* **YOUR OBJECTIVE**: Pull out every line with the word "ayrı" from the entries below.

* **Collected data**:
════════════════

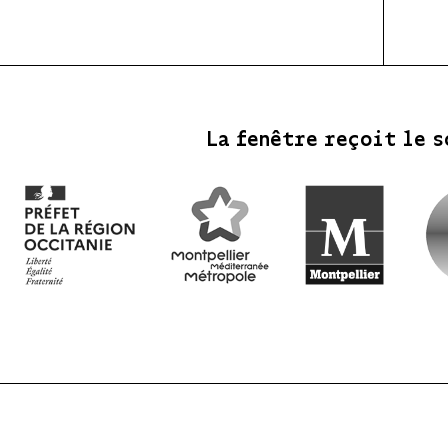
La fenêtre reçoit le s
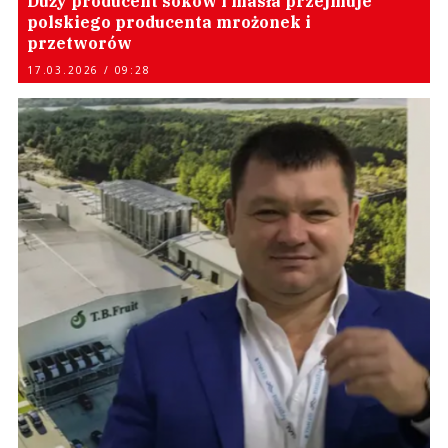
Duży producent soków i masła przejmuje
polskiego producenta mrożonek i
przetworów
17.03.2026 / 09:28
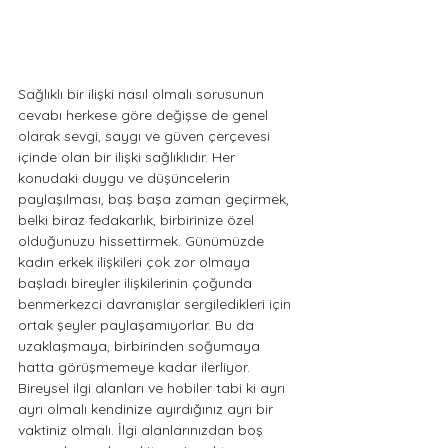
Sağlıklı bir ilişki nasıl olmalı sorusunun 
cevabı herkese göre değişse de genel 
olarak sevgi, saygı ve güven çerçevesi 
içinde olan bir ilişki sağlıklıdır. Her 
konudaki duygu ve düşüncelerin 
paylaşılması, baş başa zaman geçirmek, 
belki biraz fedakarlık, birbirinize özel 
olduğunuzu hissettirmek. Günümüzde 
kadın erkek ilişkileri çok zor olmaya 
başladı bireyler ilişkilerinin çoğunda 
benmerkezci davranışlar sergiledikleri için 
ortak şeyler paylaşamıyorlar. Bu da 
uzaklaşmaya, birbirinden soğumaya 
hatta görüşmemeye kadar ilerliyor. 
Bireysel ilgi alanları ve hobiler tabi ki ayrı 
ayrı olmalı kendinize ayırdığınız ayrı bir 
vaktiniz olmalı. İlgi alanlarınızdan boş 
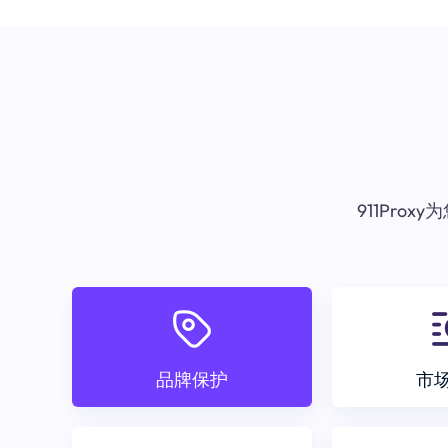
911Pr
品牌保护
市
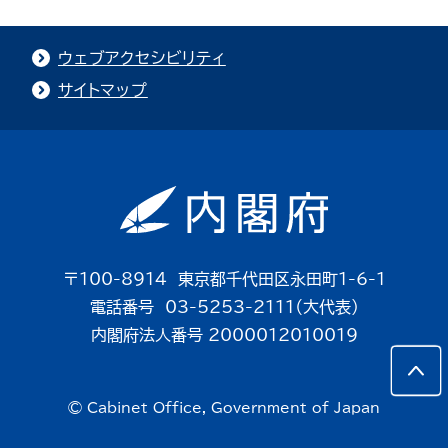
ウェブアクセシビリティ
サイトマップ
〒100-8914 東京都千代田区永田町1-6-1
電話番号 03-5253-2111（大代表）
内閣府法人番号 2000012010019
© Cabinet Office, Government of Japan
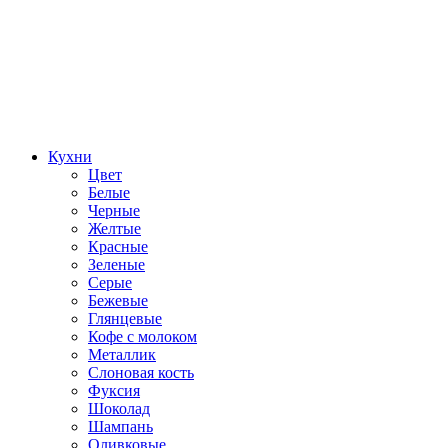
Кухни
Цвет
Белые
Черные
Желтые
Красные
Зеленые
Серые
Бежевые
Глянцевые
Кофе с молоком
Металлик
Слоновая кость
Фуксия
Шоколад
Шампань
Оливковые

════════════════

* **SOLVED EXERCISE**:
Bireysel ilgi alanları ve hobiler tabi ki ayrı 
ayrı olmalı kendinize ayırdığınız ayrı bir 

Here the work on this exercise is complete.